Leonard Mizzi, the head of an EU unit on global partnerships in agriculture, said Europe is “not saying no” to chemicals, but “you can’t [make] heavy use of synthetic fertilisers if you don’t link it to soil maps or to soil health”.

Scientists at a Dutch university are testing a new kind of fungicide made from copper and zinc against the banana disease. Its producers are hopeful of approval in the US although copper is viewed with caution by some regulators.

Geneticists at the university say the banana disease is advancing in Mozambique, having appeared to be under control. Production in Tanzania, Malawi, Uganda and Rwanda could also be under threat.

Genetically modifying bananas is another option but the suggestion tends to ring alarm bells among regulators and the public.

Most of the world’s top banana exporters are in Central and South America, although the Philippines is also a leading producer and the fruit is often consumed locally in Africa.
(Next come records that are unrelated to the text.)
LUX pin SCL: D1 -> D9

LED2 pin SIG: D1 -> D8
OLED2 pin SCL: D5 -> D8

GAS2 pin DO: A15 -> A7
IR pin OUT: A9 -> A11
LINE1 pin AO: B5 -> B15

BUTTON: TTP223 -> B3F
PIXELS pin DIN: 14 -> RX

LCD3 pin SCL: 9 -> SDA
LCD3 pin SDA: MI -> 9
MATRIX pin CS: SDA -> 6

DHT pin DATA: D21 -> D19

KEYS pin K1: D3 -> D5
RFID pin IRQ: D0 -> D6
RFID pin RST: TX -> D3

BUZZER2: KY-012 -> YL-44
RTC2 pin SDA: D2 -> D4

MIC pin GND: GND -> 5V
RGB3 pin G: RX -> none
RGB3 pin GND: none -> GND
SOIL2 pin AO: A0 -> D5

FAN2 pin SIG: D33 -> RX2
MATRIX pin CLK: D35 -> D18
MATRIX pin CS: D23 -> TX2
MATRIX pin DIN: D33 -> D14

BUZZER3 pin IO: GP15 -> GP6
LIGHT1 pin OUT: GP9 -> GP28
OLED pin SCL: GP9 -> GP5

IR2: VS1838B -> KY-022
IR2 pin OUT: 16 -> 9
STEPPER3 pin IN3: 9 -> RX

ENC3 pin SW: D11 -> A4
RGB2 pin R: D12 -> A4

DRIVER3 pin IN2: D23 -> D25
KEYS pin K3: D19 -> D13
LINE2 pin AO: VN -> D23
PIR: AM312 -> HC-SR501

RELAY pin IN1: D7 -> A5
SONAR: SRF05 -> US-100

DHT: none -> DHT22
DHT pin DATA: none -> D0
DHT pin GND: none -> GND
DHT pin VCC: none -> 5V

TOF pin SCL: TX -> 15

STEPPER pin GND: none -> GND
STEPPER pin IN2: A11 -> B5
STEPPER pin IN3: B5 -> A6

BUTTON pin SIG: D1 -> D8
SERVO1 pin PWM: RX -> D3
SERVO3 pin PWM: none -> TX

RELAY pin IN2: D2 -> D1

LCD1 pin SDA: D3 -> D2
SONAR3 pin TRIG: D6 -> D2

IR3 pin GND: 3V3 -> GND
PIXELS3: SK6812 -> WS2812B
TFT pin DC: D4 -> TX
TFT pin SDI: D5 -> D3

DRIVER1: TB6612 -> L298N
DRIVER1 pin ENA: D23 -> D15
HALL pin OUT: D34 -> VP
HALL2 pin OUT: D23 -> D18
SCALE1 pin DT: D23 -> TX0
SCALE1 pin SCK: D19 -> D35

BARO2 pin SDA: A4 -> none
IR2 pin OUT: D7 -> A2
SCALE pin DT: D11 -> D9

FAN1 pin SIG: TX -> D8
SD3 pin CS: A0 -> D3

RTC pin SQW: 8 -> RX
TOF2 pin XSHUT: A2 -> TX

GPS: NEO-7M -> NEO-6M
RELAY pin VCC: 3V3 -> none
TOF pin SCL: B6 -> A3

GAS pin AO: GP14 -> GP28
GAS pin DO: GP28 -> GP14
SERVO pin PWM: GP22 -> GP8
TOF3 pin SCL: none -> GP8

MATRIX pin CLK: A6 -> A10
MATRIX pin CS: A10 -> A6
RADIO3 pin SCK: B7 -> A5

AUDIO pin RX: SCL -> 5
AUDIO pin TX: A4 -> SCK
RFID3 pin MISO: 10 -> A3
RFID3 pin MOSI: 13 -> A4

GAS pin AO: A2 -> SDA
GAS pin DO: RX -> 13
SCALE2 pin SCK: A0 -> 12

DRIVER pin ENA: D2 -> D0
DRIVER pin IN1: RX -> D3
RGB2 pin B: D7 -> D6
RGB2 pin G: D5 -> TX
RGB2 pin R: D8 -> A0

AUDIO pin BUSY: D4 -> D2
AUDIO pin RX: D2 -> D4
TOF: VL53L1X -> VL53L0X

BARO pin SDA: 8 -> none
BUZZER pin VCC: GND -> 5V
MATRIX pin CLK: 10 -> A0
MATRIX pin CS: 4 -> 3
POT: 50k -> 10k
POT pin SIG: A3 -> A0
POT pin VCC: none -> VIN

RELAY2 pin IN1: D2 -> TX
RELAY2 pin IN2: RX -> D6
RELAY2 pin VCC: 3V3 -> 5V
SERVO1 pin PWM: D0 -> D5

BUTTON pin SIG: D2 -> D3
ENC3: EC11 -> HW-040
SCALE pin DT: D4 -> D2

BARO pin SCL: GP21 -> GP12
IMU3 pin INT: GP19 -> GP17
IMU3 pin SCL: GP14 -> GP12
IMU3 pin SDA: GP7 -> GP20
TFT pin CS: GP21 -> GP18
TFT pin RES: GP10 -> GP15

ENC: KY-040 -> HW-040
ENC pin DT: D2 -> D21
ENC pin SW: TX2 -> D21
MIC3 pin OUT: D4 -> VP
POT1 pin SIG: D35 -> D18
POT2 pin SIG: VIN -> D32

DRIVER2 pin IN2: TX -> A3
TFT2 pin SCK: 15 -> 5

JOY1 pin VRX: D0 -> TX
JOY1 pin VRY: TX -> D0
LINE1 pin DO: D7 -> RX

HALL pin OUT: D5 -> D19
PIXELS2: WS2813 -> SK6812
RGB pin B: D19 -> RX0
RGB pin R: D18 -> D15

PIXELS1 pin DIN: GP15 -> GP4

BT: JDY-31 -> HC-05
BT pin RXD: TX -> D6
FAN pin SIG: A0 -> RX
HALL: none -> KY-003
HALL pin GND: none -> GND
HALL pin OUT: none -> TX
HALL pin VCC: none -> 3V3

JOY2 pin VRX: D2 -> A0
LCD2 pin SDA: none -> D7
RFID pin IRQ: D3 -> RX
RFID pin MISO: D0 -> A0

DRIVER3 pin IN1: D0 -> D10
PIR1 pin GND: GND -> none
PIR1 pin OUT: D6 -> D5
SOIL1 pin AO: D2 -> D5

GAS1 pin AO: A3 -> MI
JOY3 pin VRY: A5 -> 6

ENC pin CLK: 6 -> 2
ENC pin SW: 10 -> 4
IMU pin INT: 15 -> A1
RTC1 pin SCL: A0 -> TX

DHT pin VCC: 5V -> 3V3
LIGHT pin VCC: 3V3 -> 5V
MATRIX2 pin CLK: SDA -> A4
Europe and the US are major importers – residents in Britain alone are estimated to eat five billion bananas a year – and a decline in global trade could damage the income of developing countries.

The movement Fairtrade says almost half of UK banana imports originate from countries that are highly vulnerable to climate change. Although demand remained strong, world banana exports dropped by more than a million tonnes in 2022 due to supply problems including weather and fusarium wilt.

Senior officials were in similarly pessimistic mood at this week’s Rome summit, where UN Secretary General Antonio Guterres said that “food systems are broken” and that Russia’s withdrawal from the Black Sea grain deal was worsening a global price squeeze.

The UAE’s presidency of Cop28 promises to make food and agriculture a major theme of the Dubai climate summit, with leaders encouraged to sign a declaration on transforming food systems.

UAE Minister for Climate Change and Environment Mariam Al Mheiri told delegates that without rethinking farming, there was “no realistic pathway” to achieving the goals of the Paris Agreement, which commits the world to capping global warming at 1.5°C if possible.

If it does not, it will not just be bananas under threat.